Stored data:
————

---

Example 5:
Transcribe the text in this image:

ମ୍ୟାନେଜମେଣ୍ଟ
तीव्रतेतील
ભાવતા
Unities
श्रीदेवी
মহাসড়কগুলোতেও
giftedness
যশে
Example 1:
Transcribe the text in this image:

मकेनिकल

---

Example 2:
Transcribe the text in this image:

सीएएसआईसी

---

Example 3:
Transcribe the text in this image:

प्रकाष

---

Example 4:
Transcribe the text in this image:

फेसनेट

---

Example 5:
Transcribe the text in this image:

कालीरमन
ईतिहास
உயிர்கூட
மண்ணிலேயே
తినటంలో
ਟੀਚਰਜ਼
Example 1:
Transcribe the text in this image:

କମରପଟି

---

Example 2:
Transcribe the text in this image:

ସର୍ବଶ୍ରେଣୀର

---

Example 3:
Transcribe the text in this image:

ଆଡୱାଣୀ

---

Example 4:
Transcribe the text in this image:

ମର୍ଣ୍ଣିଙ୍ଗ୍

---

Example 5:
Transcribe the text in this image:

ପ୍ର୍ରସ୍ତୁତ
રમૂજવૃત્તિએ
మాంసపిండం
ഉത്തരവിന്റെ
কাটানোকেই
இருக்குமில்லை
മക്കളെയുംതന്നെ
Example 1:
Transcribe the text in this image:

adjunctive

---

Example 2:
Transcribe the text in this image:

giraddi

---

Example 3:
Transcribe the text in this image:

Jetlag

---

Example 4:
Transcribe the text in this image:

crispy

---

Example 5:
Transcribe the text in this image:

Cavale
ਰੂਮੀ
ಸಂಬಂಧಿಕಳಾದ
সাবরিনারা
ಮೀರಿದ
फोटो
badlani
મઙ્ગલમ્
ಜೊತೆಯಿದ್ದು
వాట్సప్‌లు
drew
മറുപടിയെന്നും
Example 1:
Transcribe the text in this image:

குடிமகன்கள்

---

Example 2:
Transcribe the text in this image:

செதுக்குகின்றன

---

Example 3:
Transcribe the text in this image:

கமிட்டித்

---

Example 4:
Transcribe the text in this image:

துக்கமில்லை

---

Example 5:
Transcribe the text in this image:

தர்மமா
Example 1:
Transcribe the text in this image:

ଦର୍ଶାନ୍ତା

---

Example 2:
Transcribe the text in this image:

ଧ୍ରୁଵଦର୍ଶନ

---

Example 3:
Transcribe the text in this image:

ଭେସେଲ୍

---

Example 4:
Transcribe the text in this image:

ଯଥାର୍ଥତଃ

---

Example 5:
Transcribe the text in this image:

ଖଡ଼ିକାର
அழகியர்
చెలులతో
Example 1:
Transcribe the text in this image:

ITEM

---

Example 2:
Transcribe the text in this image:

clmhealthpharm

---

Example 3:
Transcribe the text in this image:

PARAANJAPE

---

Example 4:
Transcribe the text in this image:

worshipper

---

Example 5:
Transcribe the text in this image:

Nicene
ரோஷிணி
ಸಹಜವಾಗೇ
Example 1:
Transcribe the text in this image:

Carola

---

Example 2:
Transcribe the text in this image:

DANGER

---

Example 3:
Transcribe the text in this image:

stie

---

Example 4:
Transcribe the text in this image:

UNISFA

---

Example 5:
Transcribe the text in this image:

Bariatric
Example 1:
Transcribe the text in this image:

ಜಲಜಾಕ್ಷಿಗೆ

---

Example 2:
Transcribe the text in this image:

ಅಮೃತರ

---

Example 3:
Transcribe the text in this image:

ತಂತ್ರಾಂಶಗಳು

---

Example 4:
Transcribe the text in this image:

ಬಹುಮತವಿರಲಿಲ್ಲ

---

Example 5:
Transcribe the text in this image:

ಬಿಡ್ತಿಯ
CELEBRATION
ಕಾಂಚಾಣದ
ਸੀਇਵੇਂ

————

Every record must be given again exactly as it was written.

---

Example 5:
Transcribe the text in this image:

ମ୍ୟାନେଜମେଣ୍ଟ
तीव्रतेतील
ભાવતા
Unities
श्रीदेवी
মহাসড়কগুলোতেও
giftedness
যশে
Example 1:
Transcribe the text in this image:

मकेनिकल

---

Example 2:
Transcribe the text in this image:

सीएएसआईसी

---

Example 3:
Transcribe the text in this image:

प्रकाष

---

Example 4:
Transcribe the text in this image:

फेसनेट

---

Example 5:
Transcribe the text in this image:

कालीरमन
ईतिहास
உயிர்கூட
மண்ணிலேயே
తినటంలో
ਟੀਚਰਜ਼
Example 1:
Transcribe the text in this image:

କମରପଟି

---

Example 2:
Transcribe the text in this image:

ସର୍ବଶ୍ରେଣୀର

---

Example 3:
Transcribe the text in this image:

ଆଡୱାଣୀ

---

Example 4:
Transcribe the text in this image:

ମର୍ଣ୍ଣିଙ୍ଗ୍

---

Example 5:
Transcribe the text in this image:

ପ୍ର୍ରସ୍ତୁତ
રમૂજવૃત્તિએ
మాంసపిండం
ഉത്തരവിന്റെ
কাটানোকেই
இருக்குமில்லை
മക്കളെയുംതന്നെ
Example 1:
Transcribe the text in this image:

adjunctive

---

Example 2:
Transcribe the text in this image:

giraddi

---

Example 3:
Transcribe the text in this image:

Jetlag

---

Example 4:
Transcribe the text in this image:

crispy

---

Example 5:
Transcribe the text in this image:

Cavale
ਰੂਮੀ
ಸಂಬಂಧಿಕಳಾದ
সাবরিনারা
ಮೀರಿದ
फोटो
badlani
મઙ્ગલમ્
ಜೊತೆಯಿದ್ದು
వాట్సప్‌లు
drew
മറുപടിയെന്നും
Example 1:
Transcribe the text in this image:

குடிமகன்கள்

---

Example 2:
Transcribe the text in this image:

செதுக்குகின்றன

---

Example 3:
Transcribe the text in this image:

கமிட்டித்

---

Example 4:
Transcribe the text in this image:

துக்கமில்லை

---

Example 5:
Transcribe the text in this image:

தர்மமா
Example 1:
Transcribe the text in this image:

ଦର୍ଶାନ୍ତା

---

Example 2:
Transcribe the text in this image:

ଧ୍ରୁଵଦର୍ଶନ

---

Example 3:
Transcribe the text in this image:

ଭେସେଲ୍

---

Example 4:
Transcribe the text in this image:

ଯଥାର୍ଥତଃ

---

Example 5:
Transcribe the text in this image:

ଖଡ଼ିକାର
அழகியர்
చెలులతో
Example 1:
Transcribe the text in this image:

ITEM

---

Example 2:
Transcribe the text in this image:

clmhealthpharm

---

Example 3:
Transcribe the text in this image:

PARAANJAPE

---

Example 4:
Transcribe the text in this image:

worshipper

---

Example 5:
Transcribe the text in this image:

Nicene
ரோஷிணி
ಸಹಜವಾಗೇ
Example 1:
Transcribe the text in this image:

Carola

---

Example 2:
Transcribe the text in this image:

DANGER

---

Example 3:
Transcribe the text in this image:

stie

---

Example 4:
Transcribe the text in this image:

UNISFA

---

Example 5:
Transcribe the text in this image:

Bariatric
Example 1:
Transcribe the text in this image:

ಜಲಜಾಕ್ಷಿಗೆ

---

Example 2:
Transcribe the text in this image:

ಅಮೃತರ

---

Example 3:
Transcribe the text in this image:

ತಂತ್ರಾಂಶಗಳು

---

Example 4:
Transcribe the text in this image:

ಬಹುಮತವಿರಲಿಲ್ಲ

---

Example 5:
Transcribe the text in this image:

ಬಿಡ್ತಿಯ
CELEBRATION
ಕಾಂಚಾಣದ
ਸੀਇਵੇਂ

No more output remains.